Craft your logs carefully

Logging is one of the simplest ways to leave a trace of what your code was doing at a certain point of time — even though it’s a rather short-lived, evanescent trace that usually disappears after just a couple days. Logs are usually classified with levels that describe the nature of the event that developers wanted to record:

  • Debug: for highly specialised information about the state of the system, hardware integration, intermediate operations… with the goal to help developers dive into the internals of the code behaviour. Usually these logs are hidden or even completely omitted in the code, due to the large quantities that can quickly be produced, often being redundant with the other log levels.
  • Info: for high-level, contextualised information about the core state and operations, the “business logic”. If relevant, it contains the necessary information for identifying the subject matter of the log (for example, the book identifier in a library management system). While they are very useful for understanding what happened in a concrete case, most informational logs will never be read by a human.
  • Warn: for abnormal state or behaviour that, if prolonged, might have a negative impact on the user, the infrastructure, or the code itself. These logs should be reviewed and carefully considered by developers. I try to minimise the use of this level and instead decide if my log is an error or just informational.
  • Error: for cases that “shouldn’t have happened”. Attention from the developers is required as soon as possible - but logs should never trigger alerts or pages!

Choosing the level is sometimes the first decision that developers make, when wishing to record a log. Or at least, it’s very often the first thing that developers type. In that moment, it’s important to ask oneself what level of visibility does the new log deserve. A good rule of thumb to aim for “lower” levels (i.e. prefer warnings over errors, and info’s over warnings), because “higher” levels come with a cognitive cost. As I mention in my post about reacting to error logs, I believe that developers should strive for a zero error policy, so that error logs are seen as an abnormality that needs fixing. Otherwise, there’s a risk of normalising the errors and consequently devaluing them.

The next and equally important decision is the log message - the words that we actually want to record. I prefer concise but descriptive messages, including all the relevant information for identifying the subject matter. Try to look around for similar logs, it’s usually a good idea to stick to the same format and conventions. For example, if you see error logs like [account-activation] Failed to send activation message for userId {userId} with an exception attached to the log, adding a message like this would feel dissonant: error while sending message for {userId}, exception: {exception.toString()}. Notice the following dissonances:

  • Redundant “error” mention, which takes away precious space from the log message
  • Missing “account activation” tag, which would have allowed to easily filter by the relevant use case
  • Assumption that the reader knows that the identifier is a “user identifier”, which increases the cognitive barrier to benefit from the log
  • Exception added as part of the message body, which clutters the message and make the exception hard to read

Disclaimer: I made up that dissonant log message, luckily I’ve never encountered such an extreme case in the wild!

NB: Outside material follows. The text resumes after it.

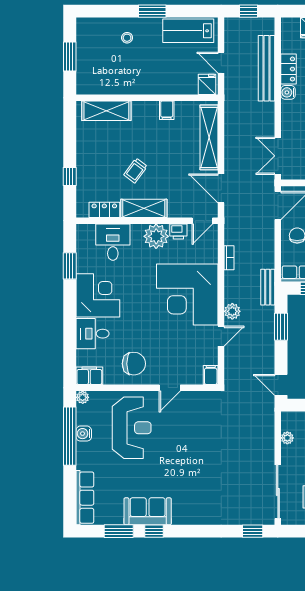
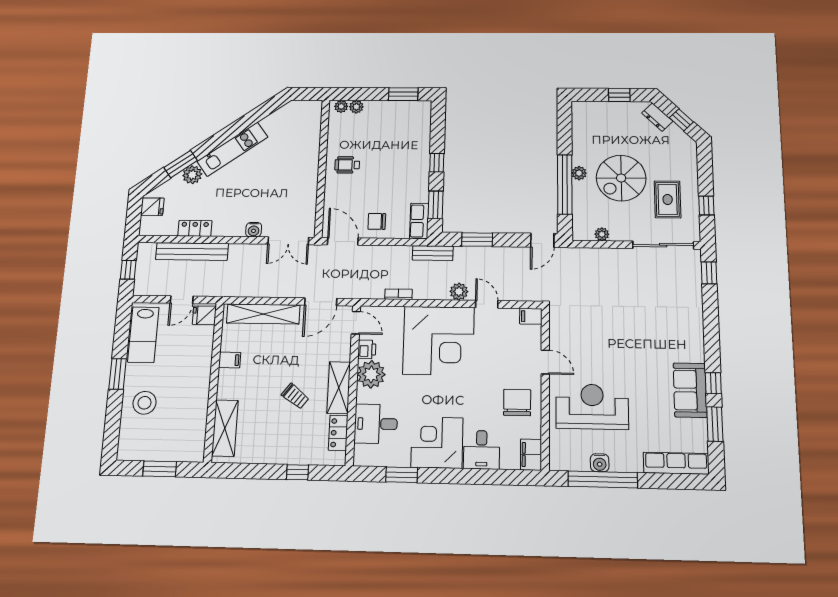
stool: (127, 38) -> (144, 403), width x1.89, depth x1.89
water cooler: (288, 92) -> (254, 230), moved
plant: (83, 397) -> (557, 463), removed

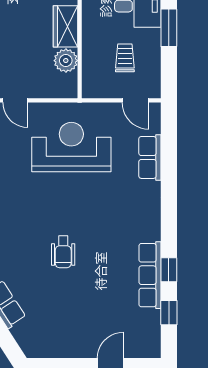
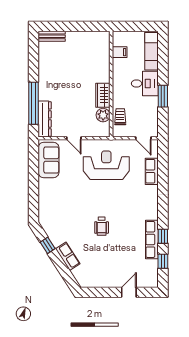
trolley: (125, 58) -> (120, 117), moved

Logs are sometimes accompanied by optional fields that provide additional context around them. For example, exception stack trace for error logs, response time for access logs, trace identifier for logs on a distributed trace, user identifier for business transactions initiated by users, etc. Having those bits of information available makes a big difference when investigating unexpected behaviours, attempting to understand what happened. However, be mindful if introducing sensitive data or personally identifiable information - incorrect use of data might breach directives like GDPR or other local laws for data protection. On top of that, information exposed in the logs could be used as an attack vector against your systems, if the access is compromised. So it’s a good idea to have a strict access policy and also establish a data retention period in order to avoid keeping unnecessary information. If you have the need to hold log information for auditing purposes, consider an event sourcing architecture or persisting the relevant events into a database, for example.

Given the criticality of some logs (particularly error ones) for debugging and detecting issues building up, I recommend asserting in your tests that logs are actually logged. It will verify the correct behaviour of the logging library and, perhaps more importantly, reveal the criticality of logs that shouldn’t be changed or removed without proper consideration.

In summary, these are my suggestions when it’s time to add a new log:

  • Prefer “lower” log levels
  • Be consistent with the rest of logs when writing your message
  • Write a concise but descriptive messages - avoid redundant information or making assumptions
  • Include optional log fields when appropriate
  • Be mindful about exposing sensitive data through logs
  • If critical for detecting issues, assert that the log is actually logged

And perhaps most importantly: don’t be afraid to challenge your logging conventions and speak up if you think the logs around you could be improved. Having meaningful logs is a blessing for debugging issues and tracing actions!